(Recorded data begins)
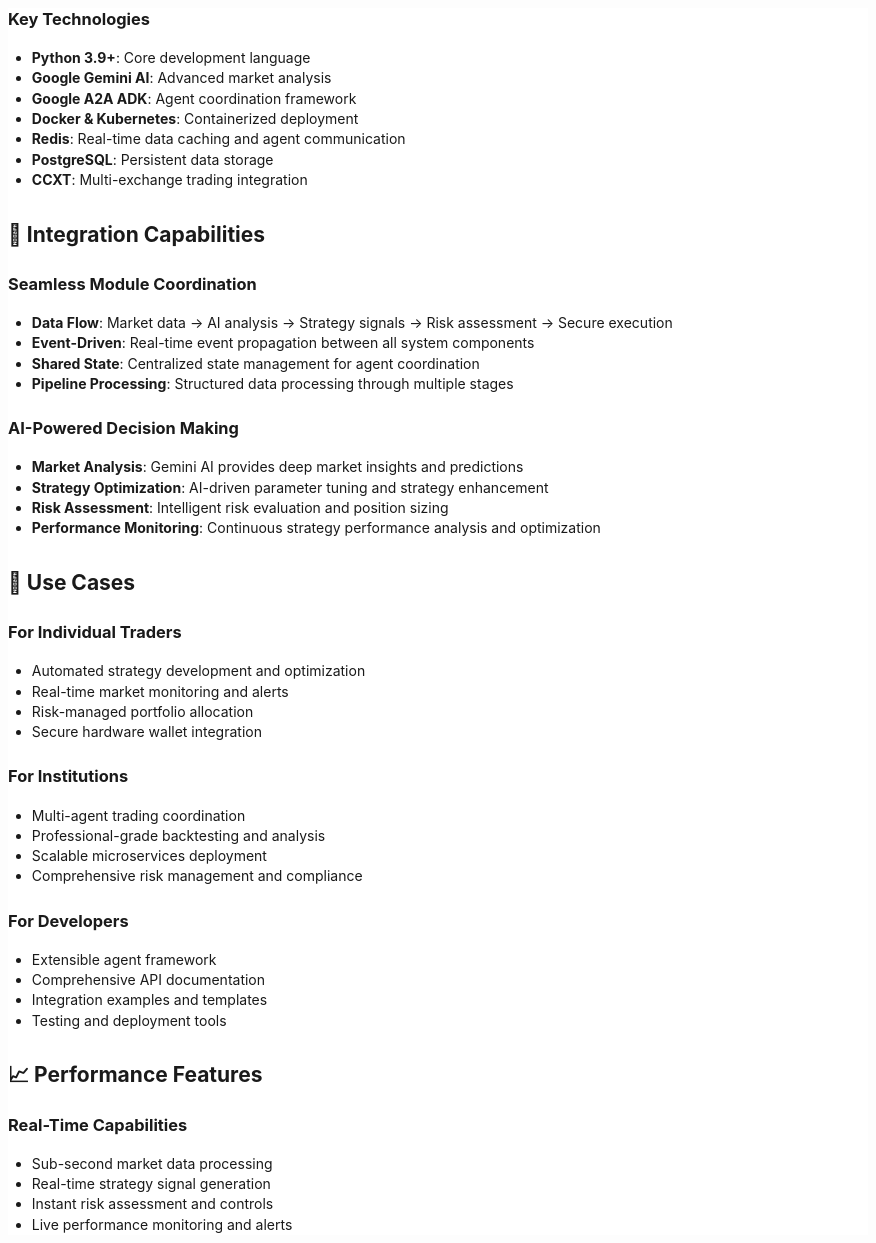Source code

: ### Key Technologies
- **Python 3.9+**: Core development language
- **Google Gemini AI**: Advanced market analysis
- **Google A2A ADK**: Agent coordination framework
- **Docker & Kubernetes**: Containerized deployment
- **Redis**: Real-time data caching and agent communication
- **PostgreSQL**: Persistent data storage
- **CCXT**: Multi-exchange trading integration

## 🚀 Integration Capabilities

### Seamless Module Coordination
- **Data Flow**: Market data → AI analysis → Strategy signals → Risk assessment → Secure execution
- **Event-Driven**: Real-time event propagation between all system components
- **Shared State**: Centralized state management for agent coordination
- **Pipeline Processing**: Structured data processing through multiple stages

### AI-Powered Decision Making
- **Market Analysis**: Gemini AI provides deep market insights and predictions
- **Strategy Optimization**: AI-driven parameter tuning and strategy enhancement
- **Risk Assessment**: Intelligent risk evaluation and position sizing
- **Performance Monitoring**: Continuous strategy performance analysis and optimization

## 🎯 Use Cases

### For Individual Traders
- Automated strategy development and optimization
- Real-time market monitoring and alerts
- Risk-managed portfolio allocation
- Secure hardware wallet integration

### For Institutions
- Multi-agent trading coordination
- Professional-grade backtesting and analysis
- Scalable microservices deployment
- Comprehensive risk management and compliance

### For Developers
- Extensible agent framework
- Comprehensive API documentation
- Integration examples and templates
- Testing and deployment tools

## 📈 Performance Features

### Real-Time Capabilities
- Sub-second market data processing
- Real-time strategy signal generation
- Instant risk assessment and controls
- Live performance monitoring and alerts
(Recorded data ends)
What the task asks
In the listing above, find the line with "- **CCXT**: Multi-exchange" and the line with "- Comprehensive risk", then print exactly those two lines and every line between them, and nothing more.

Answer box
- **CCXT**: Multi-exchange trading integration

## 🚀 Integration Capabilities

### Seamless Module Coordination
- **Data Flow**: Market data → AI analysis → Strategy signals → Risk assessment → Secure execution
- **Event-Driven**: Real-time event propagation between all system components
- **Shared State**: Centralized state management for agent coordination
- **Pipeline Processing**: Structured data processing through multiple stages

### AI-Powered Decision Making
- **Market Analysis**: Gemini AI provides deep market insights and predictions
- **Strategy Optimization**: AI-driven parameter tuning and strategy enhancement
- **Risk Assessment**: Intelligent risk evaluation and position sizing
- **Performance Monitoring**: Continuous strategy performance analysis and optimization

## 🎯 Use Cases

### For Individual Traders
- Automated strategy development and optimization
- Real-time market monitoring and alerts
- Risk-managed portfolio allocation
- Secure hardware wallet integration

### For Institutions
- Multi-agent trading coordination
- Professional-grade backtesting and analysis
- Scalable microservices deployment
- Comprehensive risk management and compliance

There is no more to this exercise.